Bug 662649

Summary: VM network does not work after suspend/resume laptop
Product: Red Hat Enterprise Linux 6 Reporter: Mauricio Teixeira <mteixeira>
Component: libvirtAssignee: Laine Stump <laine>
Status: CLOSED WONTFIX QA Contact: Virtualization Bugs <virt-bugs>
Severity: medium Docs Contact:
Priority: low    
Version: 6.0CC: bsarathy, dallan, eblake, jyang, xen-maint
Target Milestone: rc   
Target Release: ---   
Hardware: Unspecified   
OS: Unspecified   
Whiteboard:
Fixed In Version: Doc Type: Bug Fix
Doc Text:
Story Points: ---
Clone Of: Environment:
Last Closed: 2011-12-16 22:22:37 UTC Type: ---
Regression: --- Mount Type: ---
Documentation: --- CRM:
Verified Versions: Category: ---
oVirt Team: --- RHEL 7.3 requirements from Atomic Host:
Cloudforms Team: --- Target Upstream Version:
Embargoed:
Bug Depends On:    
Bug Blocks: 756082    
Attachments:
Description Flags
Files requested by comment #4
none
Another round of tests none

Description Mauricio Teixeira 2010-12-13 13:59:08 UTC
Description of problem:

I run VMs on my laptop with RHEL 6 Workstation for testing purposes. Every time after a cycle of suspend/resume the VMs loose their ability to access the network. I am using NAT only. VMs get IP, can ping the NET gateway (the hypervisor) and the host IP but can't ping anything else.

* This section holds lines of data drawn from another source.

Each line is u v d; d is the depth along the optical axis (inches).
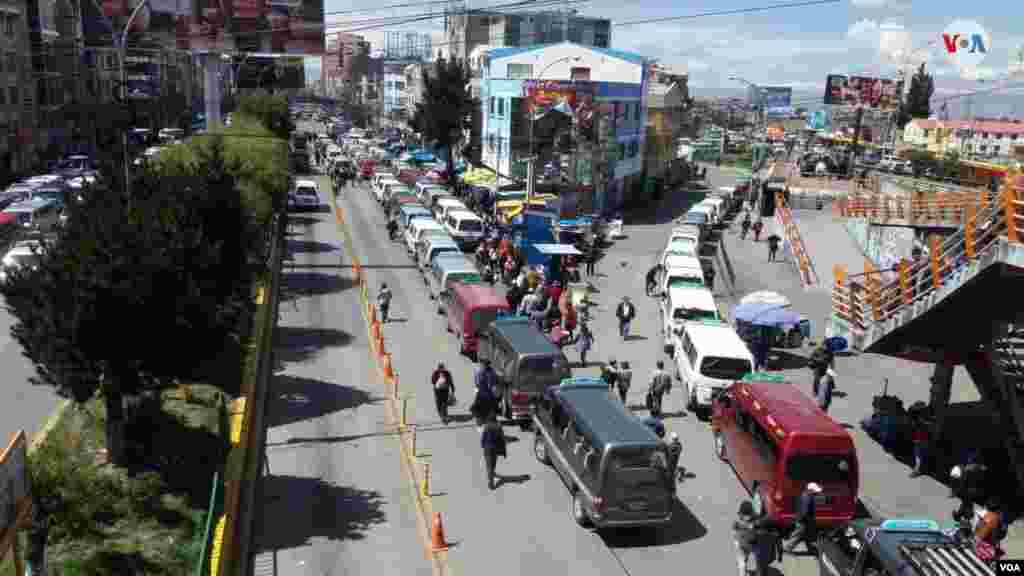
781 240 2095.2
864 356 1250.6
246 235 888.9
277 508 707.4
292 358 1135.0
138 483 659.4
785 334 1273.4
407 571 619.5
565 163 2434.8
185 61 4394.7
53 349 637.3
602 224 2267.5
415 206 2032.5
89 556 557.6
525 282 1437.0
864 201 1955.0
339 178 2938.0
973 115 4124.0
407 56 7003.0
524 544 669.3
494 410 882.8
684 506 754.2
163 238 673.0
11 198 1964.8
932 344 895.7
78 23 3120.1
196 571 561.6
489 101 2687.0
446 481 778.8
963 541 551.2
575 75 2454.5
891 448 897.5
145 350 657.0
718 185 3946.9
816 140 5098.4
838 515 681.0
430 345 1219.2
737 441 799.1
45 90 3036.4
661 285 1562.5
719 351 973.8
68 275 633.0
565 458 746.2
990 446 926.4
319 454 824.3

Version-Release number of selected component (if applicable):

libvirt-0.8.1-27.el6.x86_64
kernel-2.6.32-71.7.1.el6.x86_64

How reproducible:

Every time.

Steps to Reproduce:
1. Boot host.
2. Use VM.
3. Shutdown VM.
4. Suspend host.
5. Bring host back.
6. Power up VM.
7. Test network.
  
Actual results:

Network not accessible.

Expected results:

Should work. :)

Additional info:

Comment 4 Laine Stump 2011-01-06 21:32:03 UTC
I don't have a machine running RHEL6 I can get to suspend and resume properly *at all* at the moment. I have checked with Fedora13, and guests are able to access the external network with no problem after a suspend/resume.

I will work on getting my RHEL box doing basic suspend/resume. In the meantime, can you please attach the output of the following (from the host, not the guest), both pre-suspend and post-resume:

    iptables -S -t net
    iptables -S
    ifconfig
    brctl show

Maybe something in there will provide a clue.

Also, just to confirm - the *host* is able to contact the external network after resume, correct?

Comment 5 Mauricio Teixeira 2011-01-13 10:28:35 UTC
Ok, now this does not make sense to me...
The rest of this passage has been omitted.